A case report of segmental arterial mediolysis

  We report a case of 58-year-old woman with a ruptured dissecting aneurysm of the middle colic artery (MCA). Her initial manifestation was sudden and severe right-sided abdominal pain, followed by hemorrhagic shock and acute anemia. Abdominal CT showed a right retroperitoneal hemorrhage. Emergency catheter angiography and therapeutic coil embolization of the middle colic artery were performed and micro aneurysms were enhanced in the jejunal branch. Immunological tests showed nothing abnormal. Follow-up angiography after 3 months showed that the micro aneurysms had disappeared. The patient was diagnosed as having segmental arterial mediolysis (SAM), because no definitive evidence of atherosclerosis and polyarteritis nodosa were observed. SAM is a rare disease of unknown etiology. The arterial lesions developing in elderly patients are characterized by segmental lysis of the abdominal splanchnic arteries resulting in aneurysms, and acute bleeding in a skip pattern. Multiple aneurysms and abdominal pain due to the rupture of these lesions in SAM resemble the clinical findings in polyarteritis nodosa. Differential diagnosis of the two diseases is important because steroid therapy is not beneficial for SAM.

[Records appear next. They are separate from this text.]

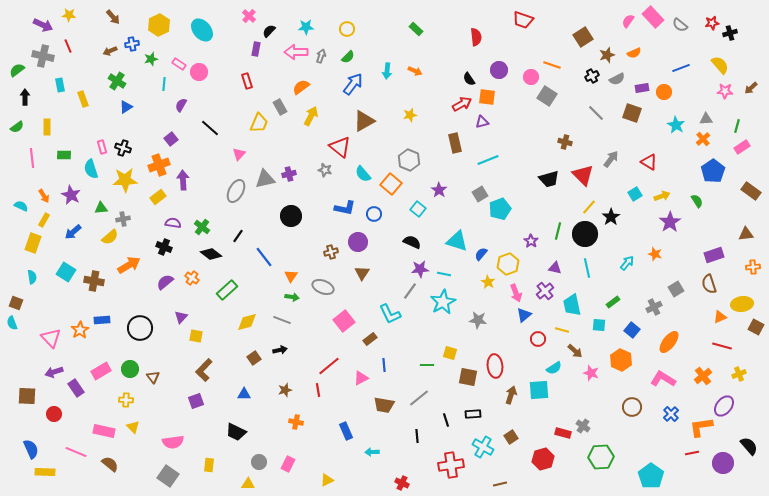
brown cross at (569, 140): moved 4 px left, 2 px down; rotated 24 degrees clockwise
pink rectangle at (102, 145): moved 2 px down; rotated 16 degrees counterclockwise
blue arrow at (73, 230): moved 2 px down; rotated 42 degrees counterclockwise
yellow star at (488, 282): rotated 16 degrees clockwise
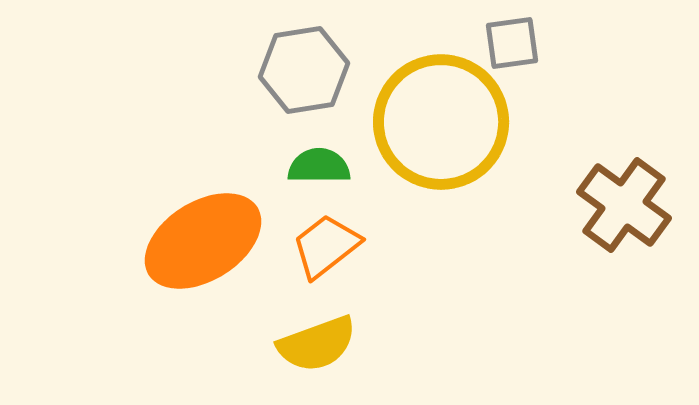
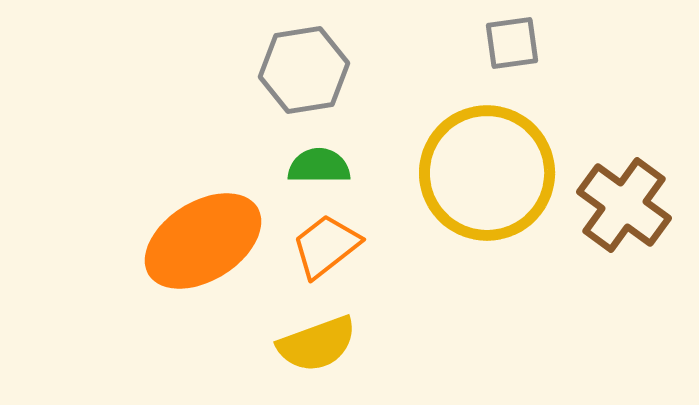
yellow circle: moved 46 px right, 51 px down
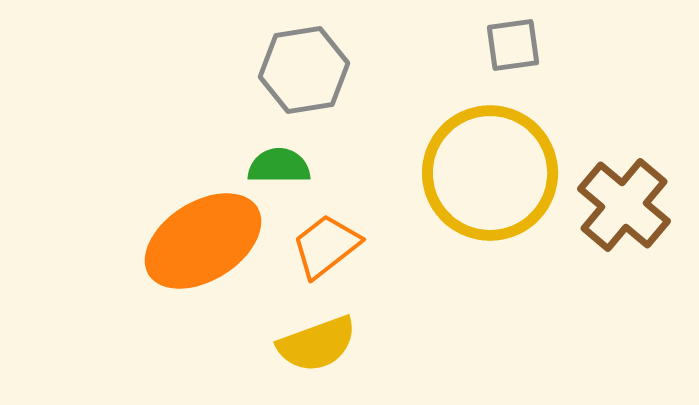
gray square: moved 1 px right, 2 px down
green semicircle: moved 40 px left
yellow circle: moved 3 px right
brown cross: rotated 4 degrees clockwise
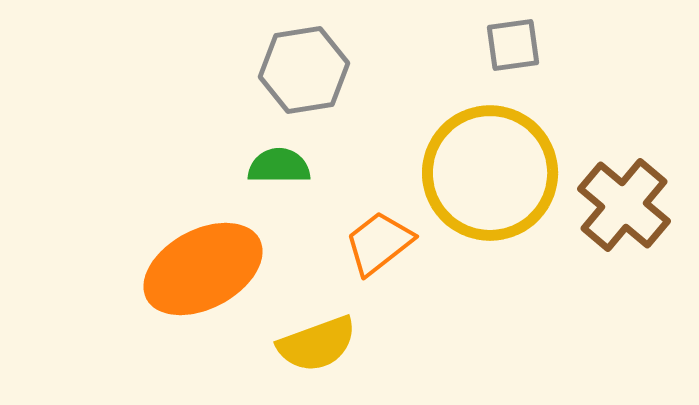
orange ellipse: moved 28 px down; rotated 4 degrees clockwise
orange trapezoid: moved 53 px right, 3 px up
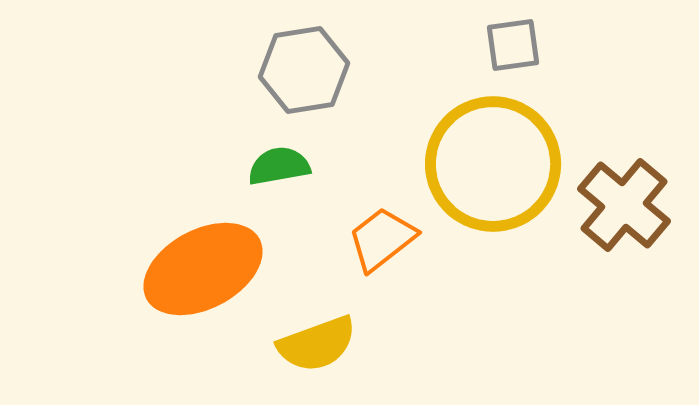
green semicircle: rotated 10 degrees counterclockwise
yellow circle: moved 3 px right, 9 px up
orange trapezoid: moved 3 px right, 4 px up
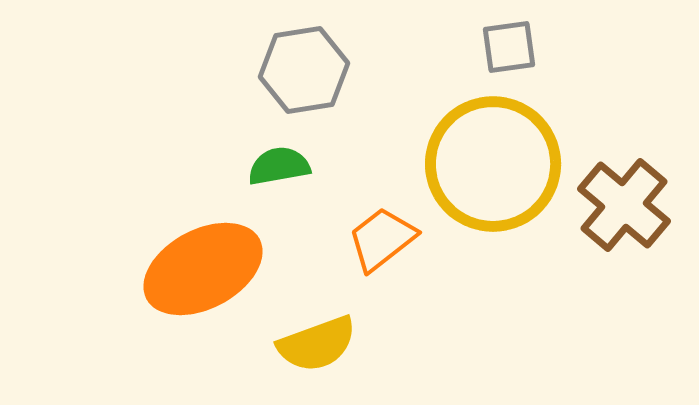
gray square: moved 4 px left, 2 px down
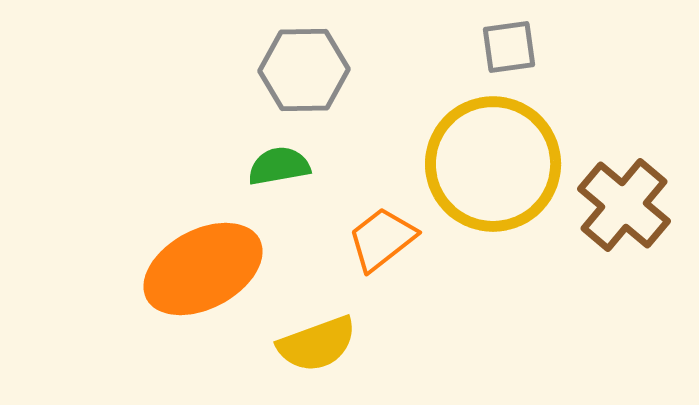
gray hexagon: rotated 8 degrees clockwise
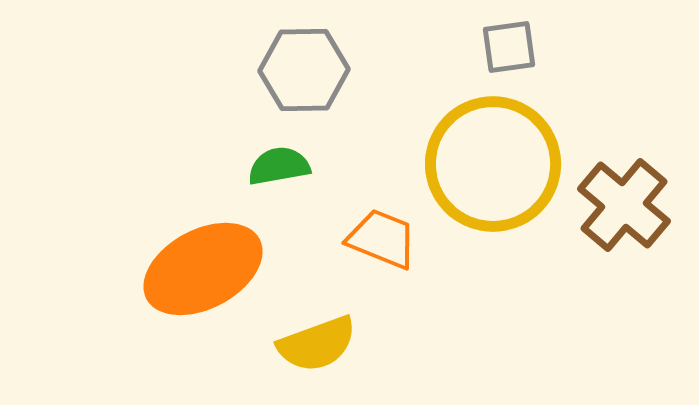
orange trapezoid: rotated 60 degrees clockwise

A case of aortitis syndrome diagnosed with ¹⁸F-fluorodeoxyglucose-positron tomography (¹⁸F-FDG-PET) in the early pre-pulseless phase

  A 14-year-old girl with aortitis syndrome in the early pre-pulseless phase was admitted to our hospital because of slight fever, neck bruit, asymmetrical blood pressure, stenosis or dilatation of the main branch arteries in aorta on chest computed tomography. Laboratory examination revealed a high level of C-reactive protein and an elevated erythrocyte sedimentation rate, as well as hypergammaglobulinemia, and ¹⁸F-FDG-PET revealed an accumulation of 18 fluorodeoxyglucose in the great vessels. She was first given pulse therapy with a combination of methylprednisolone and intravenous cyclophosphamide, and then maintenance therapy with oral prednisolone and azathioprine. All the abnormal laboratory parameters improved to normal levels within a month. We suggest that early diagnosis of aortitis syndrome may permit early treatment in the early pre-pulseless phase and could possibly prevent progression to the occlusive phase.